Orlando Gunman Seen at Pulse Club ‘Several Times’

14 Jun, 2016

At least four regular customers at the Orlando gay nightclub where a gunman killed 49 people said Monday that they had seen Omar Mateen there before.

“Sometimes he would go over in the corner and sit and drink by himself, and other times he would get so drunk he was loud and belligerent,” Ty Smith said.

More details emerged Monday about the 29-year-old gunman and what he did in the days leading up to the massacre, the deadliest mass shooting in U.S. history.

He was at Walt Disney World in April, said a Disney manager who requested anonymity.

FBI Director James Comey said his agency was trying to nail down that report and the possibility that Mateen was scouting the amusement park as a potential target, the Associated Press reported.

Smith told the Orlando Sentinel that he saw Mateen inside at least a dozen times.

“We didn’t really talk to him a lot, but I remember him saying things about his dad at times,” Smith said. “He told us he had a wife and child.”

When asked about those sightings, Orlando Police Chief John Mina said he had no information.

Another Pulse regular, Kevin West, told the Los Angeles Times that Mateen messaged him on and off for a year using a gay chat app.

They had never met, West said, but he watched as Mateen entered the club about 1 a.m. Sunday, an hour before the shooting began.

Mateen was the security guard, born in New Hyde Park, NY., who walked into the club about 2 a.m. Sunday with a semiautomatic pistol and an assault rifle. While dance music blared, he opened fire, killing 49 people and injuring 53.

He died three hours later in a shootout with the Orlando Police Department SWAT team when it stormed the building.

During the standoff, Mateen proclaimed his allegiance to the Islamic State and his support for the Muslim brothers who set off two bombs at the 2013 Boston Marathon, police said.
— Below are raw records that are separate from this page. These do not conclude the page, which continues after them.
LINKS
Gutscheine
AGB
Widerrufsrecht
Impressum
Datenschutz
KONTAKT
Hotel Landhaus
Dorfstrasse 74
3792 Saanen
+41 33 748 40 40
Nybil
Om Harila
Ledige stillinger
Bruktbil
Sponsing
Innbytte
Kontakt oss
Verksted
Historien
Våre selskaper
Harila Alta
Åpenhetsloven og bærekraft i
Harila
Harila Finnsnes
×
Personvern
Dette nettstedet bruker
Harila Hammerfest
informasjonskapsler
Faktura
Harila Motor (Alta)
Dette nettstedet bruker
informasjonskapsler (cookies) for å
Late Monday came word that Mateen’s wife, Noor Zahi Salman, was not cooperating with authorities, according to a law enforcement official who spoke on the condition of anonymity.
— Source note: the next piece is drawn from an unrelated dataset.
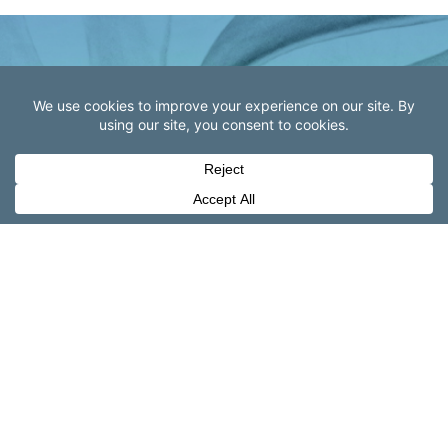
RECIBE
INFORMACIÓN
DE SAMER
Investigators want to ask if she knew about his plans in advance or helped him scout out targets.

The official said they have talked extensively with Mateen’s ex-wife, Sitora Yusufiy, who told reporters Sunday that the gunman was bi-polar and sometimes violent.

Mateen bought the weapons he used — a 9-mm semiautomatic pistol and .223-caliber assault rifle — at St. Lucie Shooting Center a few days before the massacre. Owner Edward Henson on Monday said he “vaguely” remembered him.

“He’s a nobody,” said Henson. “He’s a customer. He came and purchased his guns, and he left.”

Although the FBI investigated Mateen for possible connections to Muslim terrorists in 2013 and 2014, they closed those cases, concluding he was not a threat, Comey said.

Nothing in Mateen’s background prohibited him from legally buying those guns, and the head of the state agency that oversees gun permits in Florida told reporters Monday that the system worked the way it was designed, The News Service of Florida reported.

Mateen applied for a state security guard license, the type that allows the holder to carry a firearm, and he got one, said Adam Putnam, state agriculture commissioner. Mateen was a U.S. citizen, had no criminal record and passed a psychological test.

He was eligible to buy as many guns as he liked because he was not a convicted felon, and was not facing a felony charge or a misdemeanor domestic violence charge. He was not a drug abuser, a fugitive, the subject of a domestic violence injunction, someone who was in the country illegally, someone who had been dishonorably discharged from the military or someone who had been found by a judge to be mentally incompetent.

“You cannot be deprived of rights because of an accusation,” said Eileen Rieg, a former gun shop owner in Orlando who now operates a security guard training company. She said she was troubled that the FBI had not earlier found enough evidence to make an arrest.

More details emerged Monday, too, about Maheen’s background, much of it related to law enforcement.

When he was 19, Mateen was injured when a St. Lucie County Sheriff’s deputy lost control of his cruiser while racing to the scene of an automobile crash, according to a report.

Mateen was a passenger in the patrol car, taking part in a citizen ride-along, according to Sheriff’s Office spokesman Bryan Beaty.

In 2006 he worked at a state prison — Martin Correctional Institution in Indiantown — for six months, according to Florida Department of Corrections.

That same year, he earned an associate’s degree in criminal justice from Indian River Community College, according to school spokesman Robert Lane. That’s a degree required to become a law enforcement officer in Florida.

In 2007, he was hired by G4S, a private security firm based in Jupiter. His assignment at the time of his death: working as a security guard at a gated retirement community in South Florida, the company reported.

Before that, G4S assigned him, for a time, to the St. Lucie County Courthouse in Fort Pierce, a gig that ended in 2013, according to court Administrator Thomas Genung.

Cord Cedeno and Chris Callen are other Pulse customers who told the Sentinel they had seen Mateen in the nightclub.

Callen said he had witnessed violent outbursts by Mateen.

“It was definitely him. He’d come in for years, and people knew him,” Cedeno said.